The lines to be set down run from the line containing "Outlined on this" through the final line of the data below; print them exactly and print nothing else.

INPUT DATA —
====

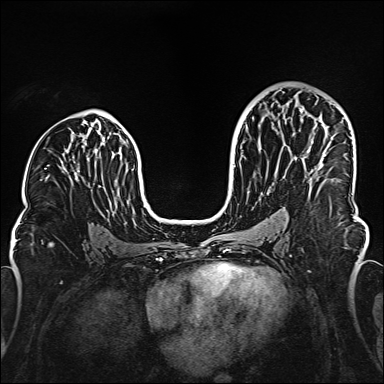
Breast MRI (dynamic contrast-enhanced), one axial slice; dynamic contrast-enhanced series, time point 2 of 6 at this slice position (early post-contrast); 1.5 T; TE 2.3 ms, TR 5.2 ms; 1 mm slice thickness; 384 × 384 image matrix, field of view 320 × 320 mm. Female patient.
Outlined on this slice (semi-automatic segmentation, software-assisted and operator-edited):
- enhancing-tissue mask used for the functional tumour volume (all voxels passing the contrast-enhancement thresholds inside the analysis volume; usually the tumour): box from (x=299, y=108) to (x=326, y=156) px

====

OUTPUT FOR THIS TASK —
Outlined on this slice (semi-automatic segmentation, software-assisted and operator-edited):
- enhancing-tissue mask used for the functional tumour volume (all voxels passing the contrast-enhancement thresholds inside the analysis volume; usually the tumour): box from (x=299, y=108) to (x=326, y=156) px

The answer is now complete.